Previous Keynote Speaker
Prof. Walter Herzog
University of Calgary, Canada
Dr. Herzog did his undergraduate training in Physical Education at the Federal Technical Institute in Zurich, Switzerland (1979), completed his doctoral research in Biomechanics at the University of Iowa (USA) in 1985, and completed postdoctoral fellowships in Neuroscience and Biomechanics in Calgary, Canada in 1987. Currently, Dr. Herzog is a Professor of Biomechanics with appointments in Kinesiology, Medicine, Engineering, and Veterinary Medicine, holds the Canada Research Chair for Cellular and Molecular Biomechanics, and is appointed the Killam Memorial Chair for Inter-Disciplinary Research at the University of Calgary. His research interests are in musculoskeletal biomechanics with emphasis on mechanisms of muscle contraction focusing on the role of the structural protein titin, and the biomechanics of joints focusing on mechanisms of onset and progression of osteoarthritis. Dr. Herzog is the recipient of the Borelli Award from the American Society of Biomechanics, the Career Award from the Canadian Society for Biomechanics, the Dyson Award from the International Society of Biomechanics in Sports, the Muybridge Award from the International Society of Biomechanics, and recently received the Killam Prize in Engineering from the Canada Council for the Arts for his contributions to Biomedical research. He is the past president of the International, American and Canadian Societies for Biomechanics. He was inducted into the Royal Society of Canada in 2013.
Speech Title: "Recent Observations on the Molecular Mechanisms of Muscle Contraction"

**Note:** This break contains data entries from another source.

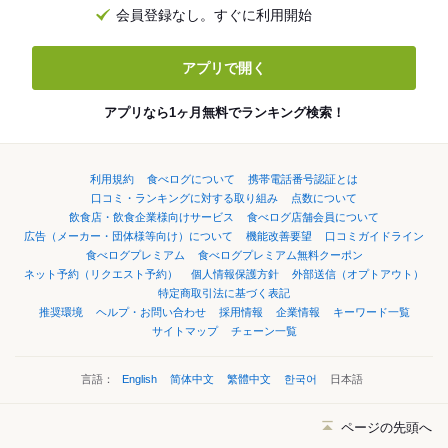
会員登録なし。すぐに利用開始
アプリで開く
アプリなら1ヶ月無料でランキング検索！
利用規約
食べログについて
携帯電話番号認証とは
口コミ・ランキングに対する取り組み
点数について
飲食店・飲食企業様向けサービス
食べログ店舗会員について
広告（メーカー・団体様等向け）について
機能改善要望
口コミガイドライン
食べログプレミアム
食べログプレミアム無料クーポン
ネット予約（リクエスト予約）
個人情報保護方針
外部送信（オプトアウト）
特定商取引法に基づく表記
推奨環境
ヘルプ・お問い合わせ
採用情報
企業情報
キーワード一覧
サイトマップ
チェーン一覧
言語：
English
简体中文
繁體中文
한국어
日本語
ページの先頭へ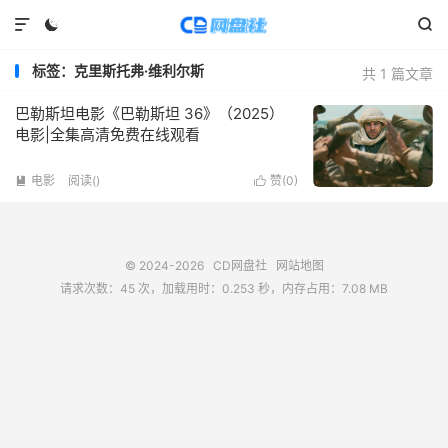



标签：克里斯托弗·维利尔斯
共 1 篇文章
巴勒斯坦电影《巴勒斯坦 36》（2025）
电影|全集高清免费在线观看
电影
阅读(
)
赞(
0
)


© 2024-2026
CD网盘社
网站地图
请求次数：45 次，加载用时：0.253 秒，内存占用：7.08 MB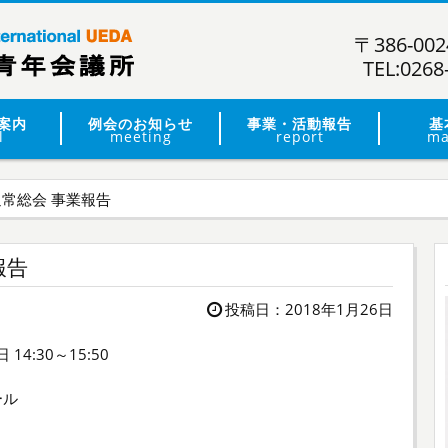
〒386-0
TEL:0268
案内
例会のお知らせ
事業・活動報告
基
l
meeting
report
ma
通常総会 事業報告
報告
投稿日：2018年1月26日
 14:30～15:50
ール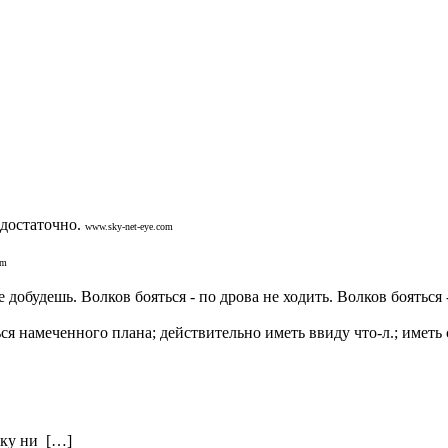
едостаточно.
www.sky-net-eye.com
om
 добудешь. Волков бояться - по дрова не ходить. Волков бояться 
ся намеченного плана; действительно иметь ввиду что-л.; иметь сер
вку ни […]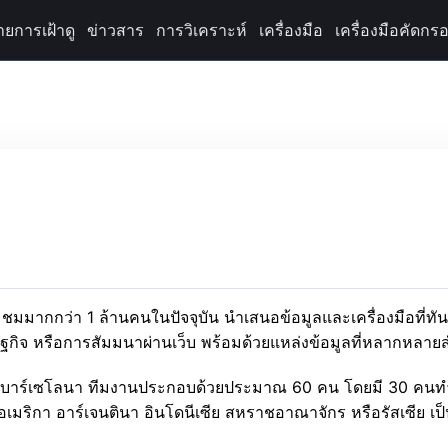
ายการเฝ้าดู
ข่าวสาร
การวิเคราะห์
เครื่องมือ
เครื่องมือคัดกรอ
ยี่ยมชมมากกว่า 1 ล้านคนในปัจจุบัน นำเสนอข้อมูลและเครื่องมือที่ทั
ษฐกิจ หรือการสัมมนาผ่านเว็บ พร้อมด้วยแหล่งข้อมูลที่หลากหลาย
่ที่บาร์เซโลนา ทีมงานประกอบด้วยประมาณ 60 คน โดยมี 30 คนทำ
อเมริกา อาร์เจนตินา อินโดนีเซีย สหราชอาณาจักร หรือรัสเซีย เป็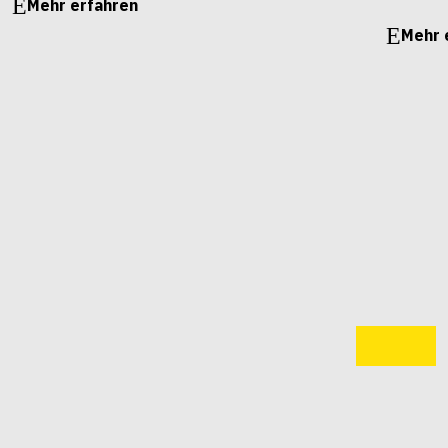
Mehr erfahren
Mehr 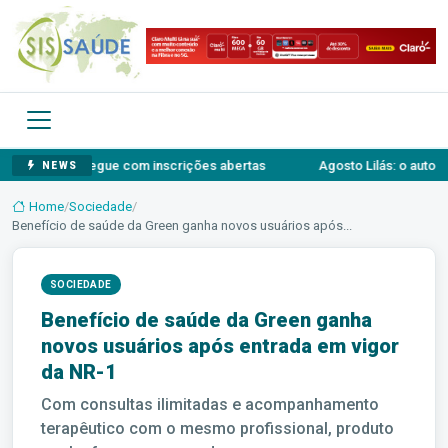
iva e segue com inscrições abertas
Agosto Lilás: o autossilencia
NEWS
Home
/
Sociedade
/
Benefício de saúde da Green ganha novos usuários após...
SOCIEDADE
Benefício de saúde da Green ganha
novos usuários após entrada em vigor
da NR-1
Com consultas ilimitadas e acompanhamento
terapêutico com o mesmo profissional, produto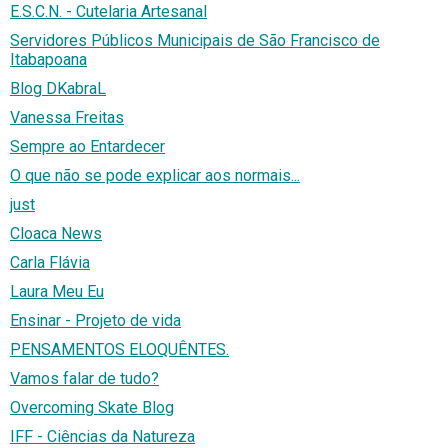
E.S.C.N. - Cutelaria Artesanal
Servidores Públicos Municipais de São Francisco de
Itabapoana
Blog DKabraL
Vanessa Freitas
Sempre ao Entardecer
O que não se pode explicar aos normais...
just
Cloaca News
Carla Flávia
Laura Meu Eu
Ensinar - Projeto de vida
PENSAMENTOS ELOQUÊNTES.
Vamos falar de tudo?
Overcoming Skate Blog
IFF - Ciências da Natureza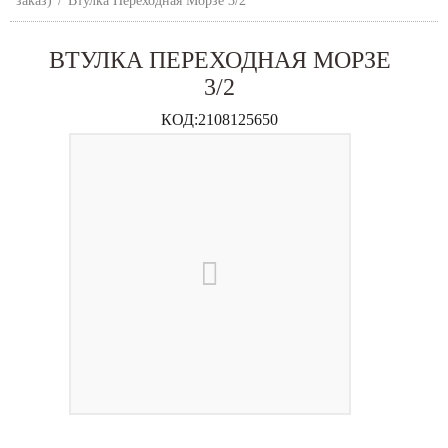
заказ)
/
Втулка Переходная Морзе 3/2
ВТУЛКА ПЕРЕХОДНАЯ МОРЗЕ
3/2
КОД:
2108125650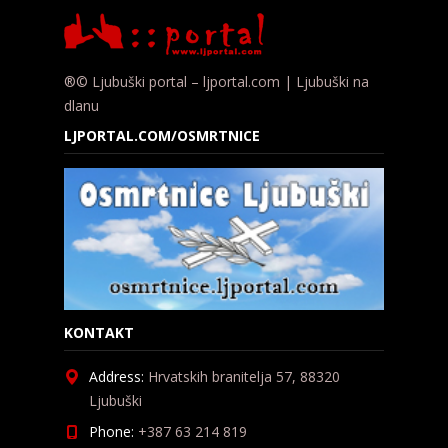
®© Ljubuški portal – ljportal.com | Ljubuški na
dlanu
LJPORTAL.COM/OSMRTNICE
KONTAKT
Address:
Hrvatskih branitelja 57, 88320
Ljubuški
Phone:
+387 63 214 819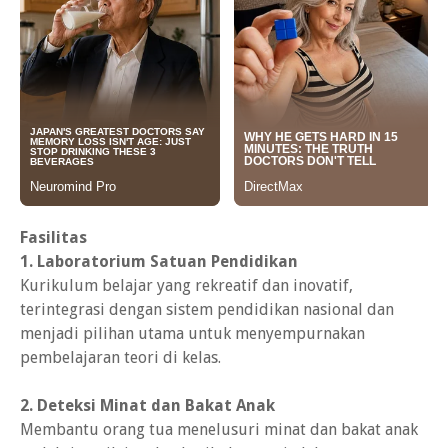
Fasilitas
1. Laboratorium Satuan Pendidikan
Kurikulum belajar yang rekreatif dan inovatif,
terintegrasi dengan sistem pendidikan nasional dan
menjadi pilihan utama untuk menyempurnakan
pembelajaran teori di kelas.
2. Deteksi Minat dan Bakat Anak
Membantu orang tua menelusuri minat dan bakat anak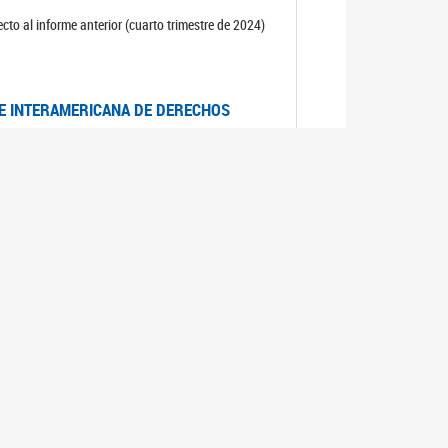
cto al informe anterior (cuarto trimestre de 2024)
TE INTERAMERICANA DE DERECHOS
entino
CIALES POR MUERTES VIOLENTAS DE
OMA DE BUENOS AIRES
es judiciales por muertes violentas de mujeres
OS SOBRE VIOLENCIA SEXUAL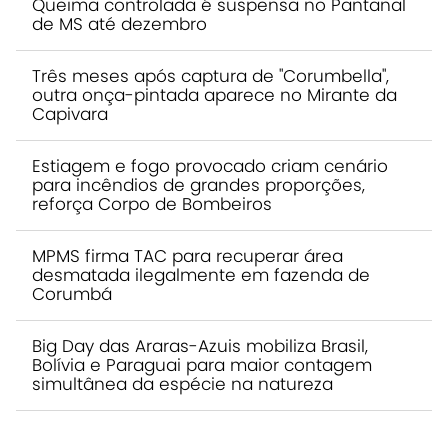
Queima controlada é suspensa no Pantanal
de MS até dezembro
Três meses após captura de "Corumbella",
outra onça-pintada aparece no Mirante da
Capivara
Estiagem e fogo provocado criam cenário
para incêndios de grandes proporções,
reforça Corpo de Bombeiros
MPMS firma TAC para recuperar área
desmatada ilegalmente em fazenda de
Corumbá
Big Day das Araras-Azuis mobiliza Brasil,
Bolívia e Paraguai para maior contagem
simultânea da espécie na natureza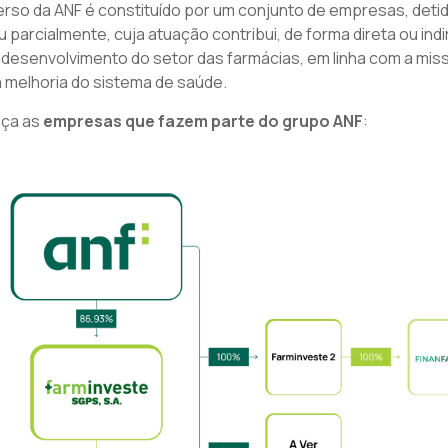
erso da ANF é constituído por um conjunto de empresas, deti
ou parcialmente, cuja atuação contribui, de forma direta ou indi
 desenvolvimento do setor das farmácias, em linha com a mis
a melhoria do sistema de saúde.
ça as
empresas que fazem parte do grupo ANF
: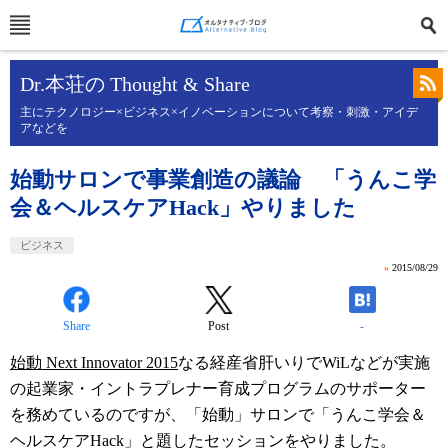
Dr.本荘の Thought & Share
主にテクノロジー×ビジネス×イノベーションについて考察・刺激・アイデ
アなどを
始動サロンで事業創造の議論 「うんこ学
会＆ヘルスケアHack」やりました
ビジネス
»
2015/08/29
Share
Post
-
始動 Next Innovator 2015
なる経産省肝いりでWiLなどが実施
の起業家・イントラプレナー育成プログラムのサポーター
を務めているのですが、「始動」サロンで「うんこ学会＆
ヘルスケアHack」と題したセッションをやりました。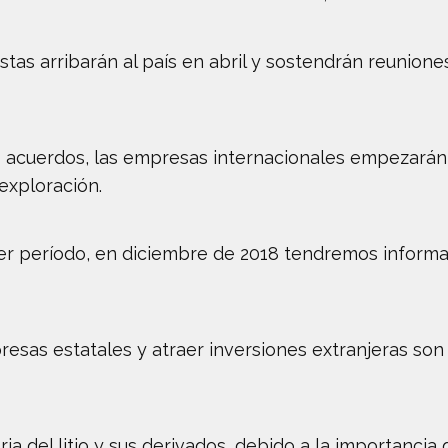
istas arribarán al país en abril y sostendrán reunion
os acuerdos, las empresas internacionales empezarán
exploración.
mer período, en diciembre de 2018 tendremos informac
esas estatales y atraer inversiones extranjeras son 
ria del litio y sus derivados, debido a la importanci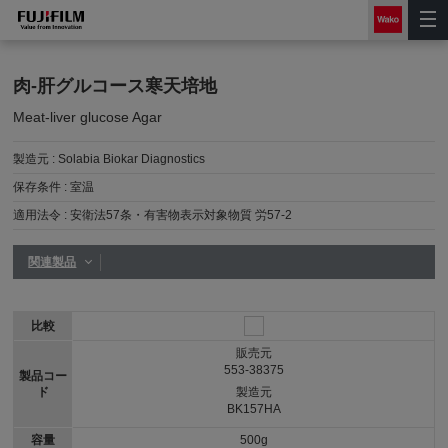
肉-肝グルコース寒天培地
Meat-liver glucose Agar
製造元 :
Solabia Biokar Diagnostics
保存条件 :
室温
適用法令 :
安衛法57条・有害物表示対象物質 労57-2
関連製品
比較
販売元
553-38375
製品コー
ド
製造元
BK157HA
容量
500g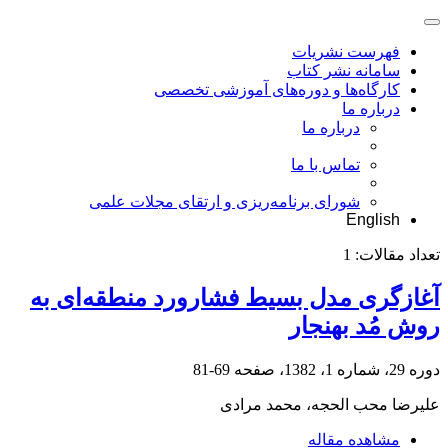
فهرست نشریات
سامانه نشر کتاب
کارگاه‌ها و دوره‌های آموزشی تخصصی
درباره ما
درباره ما
تماس با ما
شورای برنامه‌ریزی و ارتقای مجلات علمی
English
تعداد مقالات:
1
آغازگری مدل بسیط فشارورد منطقه‌ای به
روش مُد بهنجار
دوره 29، شماره 1، 1382، صفحه
69-81
علیرضا محب الحجه، محمد مرادی
مشاهده مقاله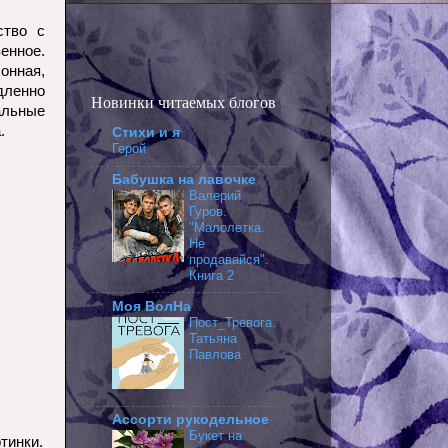
ство с
енное.
онная,
дленно
Новинки читаемых блогов
альные
.
Стихи и я
Герой
Бабушка на лавочке
Валерий
Гуров.
"Малолетка.
Не
продавайся".
Книга 2
Моя ВолНа
Пост_Тревога.
Татьяна
Павлова
Ассорти рукодельное
Букет на
тинки.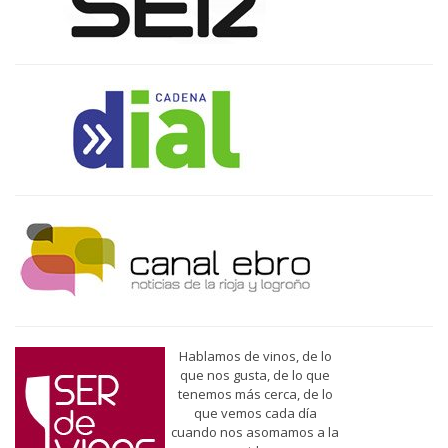
Hablamos de vinos, de lo
que nos gusta, de lo que
tenemos más cerca, de lo
que vemos cada día
cuando nos asomamos a la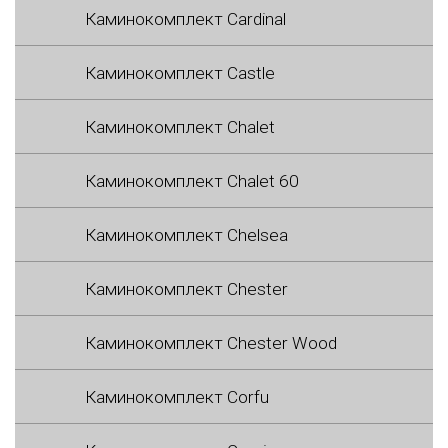
Каминокомплект Cardinal
Каминокомплект Castle
Каминокомплект Chalet
Каминокомплект Chalet 60
Каминокомплект Chelsea
Каминокомплект Chester
Каминокомплект Chester Wood
Каминокомплект Corfu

Abstract: Eccentric muscle contractions are not well captured by the cross-bridge theory of muscle contraction. Specifically, the permanent extra force obtained after stretching an active muscle cannot be explained with current thinking. We discovered that aside from the contractile proteins, actin and myosin, the filamentous protein titin is also involved in active force regulation. Using genetic modifications of titin, anti-body labeling of titin within myofibrils, and first ever mechanical measurements on mechanically isolated sarcomeres, we identified how titin functions in situ in skeletal and cardiac muscles. We found that elongation of titin in active and passive muscle differ. In passive muscle, the entire filament is elongating upon muscle stretching, while in active muscle only the distal elements elongate; the proximal segments remain at a constant length. Furthermore, genetic deletion of the N2A segment changes titin’s in situ function dramatically. Finally, titin works similarly in cardiac and skeletal muscle, despite vastly different isoforms and reports in the literature to the contrary. We conclude that titin is responsible for the extra permanent force following elongation of active muscles in cardiac and skeletal tissues and suggest that titin does this by binding its proximal segments to actin upon muscle activation.